Do this:
Copy the records from the start through the line holding "county / district: Coconino", inclusive, changing "collectors" to "collected by" and leaving everything else as it is.

Data items
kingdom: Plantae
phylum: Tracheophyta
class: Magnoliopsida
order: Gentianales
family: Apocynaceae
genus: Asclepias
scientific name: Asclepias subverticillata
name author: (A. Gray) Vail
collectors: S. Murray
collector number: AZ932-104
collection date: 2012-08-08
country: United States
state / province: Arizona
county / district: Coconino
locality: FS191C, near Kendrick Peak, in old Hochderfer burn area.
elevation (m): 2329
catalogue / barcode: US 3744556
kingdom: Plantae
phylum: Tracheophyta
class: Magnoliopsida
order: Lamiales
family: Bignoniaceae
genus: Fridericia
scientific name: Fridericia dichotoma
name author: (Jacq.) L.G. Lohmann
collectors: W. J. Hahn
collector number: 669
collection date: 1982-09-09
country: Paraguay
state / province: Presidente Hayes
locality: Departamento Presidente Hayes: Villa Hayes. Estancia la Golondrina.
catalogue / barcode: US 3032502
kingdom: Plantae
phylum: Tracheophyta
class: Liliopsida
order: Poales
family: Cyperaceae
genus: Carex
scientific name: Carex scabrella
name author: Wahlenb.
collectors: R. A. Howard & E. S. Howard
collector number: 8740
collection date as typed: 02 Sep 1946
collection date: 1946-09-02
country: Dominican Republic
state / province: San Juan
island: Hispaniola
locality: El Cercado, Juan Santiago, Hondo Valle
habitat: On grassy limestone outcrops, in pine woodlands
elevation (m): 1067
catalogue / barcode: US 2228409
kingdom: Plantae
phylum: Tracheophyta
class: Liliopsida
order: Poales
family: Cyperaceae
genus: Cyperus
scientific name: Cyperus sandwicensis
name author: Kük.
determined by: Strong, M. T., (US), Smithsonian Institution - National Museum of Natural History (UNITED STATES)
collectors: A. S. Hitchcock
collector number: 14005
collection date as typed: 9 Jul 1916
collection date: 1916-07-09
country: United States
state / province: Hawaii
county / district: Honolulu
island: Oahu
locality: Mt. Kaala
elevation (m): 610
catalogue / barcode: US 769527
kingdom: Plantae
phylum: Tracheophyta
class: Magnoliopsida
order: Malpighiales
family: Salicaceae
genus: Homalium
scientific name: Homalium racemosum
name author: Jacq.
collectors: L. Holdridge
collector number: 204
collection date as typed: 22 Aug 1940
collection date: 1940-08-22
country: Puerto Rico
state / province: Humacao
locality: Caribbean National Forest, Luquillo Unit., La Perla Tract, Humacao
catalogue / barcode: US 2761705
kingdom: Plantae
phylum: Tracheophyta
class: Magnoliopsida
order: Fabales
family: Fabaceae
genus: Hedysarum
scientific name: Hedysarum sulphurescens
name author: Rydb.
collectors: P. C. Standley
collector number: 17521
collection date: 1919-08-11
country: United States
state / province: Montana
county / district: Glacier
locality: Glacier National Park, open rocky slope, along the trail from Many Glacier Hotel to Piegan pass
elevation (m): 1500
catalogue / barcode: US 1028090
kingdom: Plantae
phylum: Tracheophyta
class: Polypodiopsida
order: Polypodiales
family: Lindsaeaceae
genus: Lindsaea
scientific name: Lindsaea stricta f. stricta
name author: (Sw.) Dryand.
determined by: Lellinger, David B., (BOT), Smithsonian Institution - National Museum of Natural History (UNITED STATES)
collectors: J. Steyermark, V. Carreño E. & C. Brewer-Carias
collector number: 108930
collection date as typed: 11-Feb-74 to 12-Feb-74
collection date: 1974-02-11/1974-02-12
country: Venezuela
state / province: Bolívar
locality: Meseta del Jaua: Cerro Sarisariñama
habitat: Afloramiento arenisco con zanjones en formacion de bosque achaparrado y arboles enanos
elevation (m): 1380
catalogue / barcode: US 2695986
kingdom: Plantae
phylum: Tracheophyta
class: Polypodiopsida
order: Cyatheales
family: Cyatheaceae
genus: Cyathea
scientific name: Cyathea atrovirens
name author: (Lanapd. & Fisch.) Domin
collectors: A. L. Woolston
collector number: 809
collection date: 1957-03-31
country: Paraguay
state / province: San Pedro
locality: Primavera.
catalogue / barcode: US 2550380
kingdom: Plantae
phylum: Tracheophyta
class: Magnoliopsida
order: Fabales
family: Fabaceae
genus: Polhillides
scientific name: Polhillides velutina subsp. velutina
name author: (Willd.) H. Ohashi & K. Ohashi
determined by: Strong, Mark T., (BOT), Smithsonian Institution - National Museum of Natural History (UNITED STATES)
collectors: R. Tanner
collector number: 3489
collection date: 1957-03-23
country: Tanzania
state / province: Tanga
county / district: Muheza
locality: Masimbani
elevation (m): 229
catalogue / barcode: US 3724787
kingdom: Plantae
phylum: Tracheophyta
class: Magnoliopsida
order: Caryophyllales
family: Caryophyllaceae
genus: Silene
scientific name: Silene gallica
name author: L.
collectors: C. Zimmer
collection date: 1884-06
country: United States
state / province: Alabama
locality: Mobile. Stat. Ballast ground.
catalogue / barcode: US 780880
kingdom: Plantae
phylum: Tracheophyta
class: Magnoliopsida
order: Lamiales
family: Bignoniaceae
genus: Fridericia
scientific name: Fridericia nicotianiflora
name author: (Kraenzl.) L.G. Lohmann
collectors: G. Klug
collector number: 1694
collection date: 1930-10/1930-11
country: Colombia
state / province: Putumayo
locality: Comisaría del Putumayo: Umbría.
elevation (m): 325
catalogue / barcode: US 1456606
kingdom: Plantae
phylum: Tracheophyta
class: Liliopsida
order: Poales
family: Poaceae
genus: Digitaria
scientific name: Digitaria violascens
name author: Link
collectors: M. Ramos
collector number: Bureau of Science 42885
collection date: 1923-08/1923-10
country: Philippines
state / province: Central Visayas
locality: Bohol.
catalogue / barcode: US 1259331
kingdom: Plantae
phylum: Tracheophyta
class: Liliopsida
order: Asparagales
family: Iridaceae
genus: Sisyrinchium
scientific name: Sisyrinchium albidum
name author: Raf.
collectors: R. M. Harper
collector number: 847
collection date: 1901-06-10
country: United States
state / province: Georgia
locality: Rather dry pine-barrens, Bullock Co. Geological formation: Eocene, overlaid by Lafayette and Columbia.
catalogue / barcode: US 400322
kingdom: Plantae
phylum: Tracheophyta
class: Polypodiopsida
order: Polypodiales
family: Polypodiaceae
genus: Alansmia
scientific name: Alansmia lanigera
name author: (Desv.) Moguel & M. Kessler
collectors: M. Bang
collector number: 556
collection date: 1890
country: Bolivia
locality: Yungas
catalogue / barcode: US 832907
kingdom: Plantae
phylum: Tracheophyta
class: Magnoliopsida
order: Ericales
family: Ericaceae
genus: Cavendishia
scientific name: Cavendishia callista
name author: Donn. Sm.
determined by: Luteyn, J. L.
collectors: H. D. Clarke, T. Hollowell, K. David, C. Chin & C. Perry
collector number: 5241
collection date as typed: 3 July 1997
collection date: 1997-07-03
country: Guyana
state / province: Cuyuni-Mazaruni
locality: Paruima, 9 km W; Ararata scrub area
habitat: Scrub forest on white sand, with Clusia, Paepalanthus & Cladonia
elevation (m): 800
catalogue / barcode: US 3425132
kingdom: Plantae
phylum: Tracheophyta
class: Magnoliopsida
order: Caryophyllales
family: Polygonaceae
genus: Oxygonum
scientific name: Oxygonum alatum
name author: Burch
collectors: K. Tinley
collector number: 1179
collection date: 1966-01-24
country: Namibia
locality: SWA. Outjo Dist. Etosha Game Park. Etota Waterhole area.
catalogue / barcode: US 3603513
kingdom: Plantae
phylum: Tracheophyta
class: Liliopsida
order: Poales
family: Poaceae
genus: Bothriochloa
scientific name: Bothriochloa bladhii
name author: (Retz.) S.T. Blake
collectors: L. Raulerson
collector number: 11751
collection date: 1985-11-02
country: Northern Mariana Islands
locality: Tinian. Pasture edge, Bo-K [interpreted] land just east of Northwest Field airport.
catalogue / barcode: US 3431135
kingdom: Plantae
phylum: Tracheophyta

Reply:
kingdom: Plantae
phylum: Tracheophyta
class: Magnoliopsida
order: Gentianales
family: Apocynaceae
genus: Asclepias
scientific name: Asclepias subverticillata
name author: (A. Gray) Vail
collected by: S. Murray
collector number: AZ932-104
collection date: 2012-08-08
country: United States
state / province: Arizona
county / district: Coconino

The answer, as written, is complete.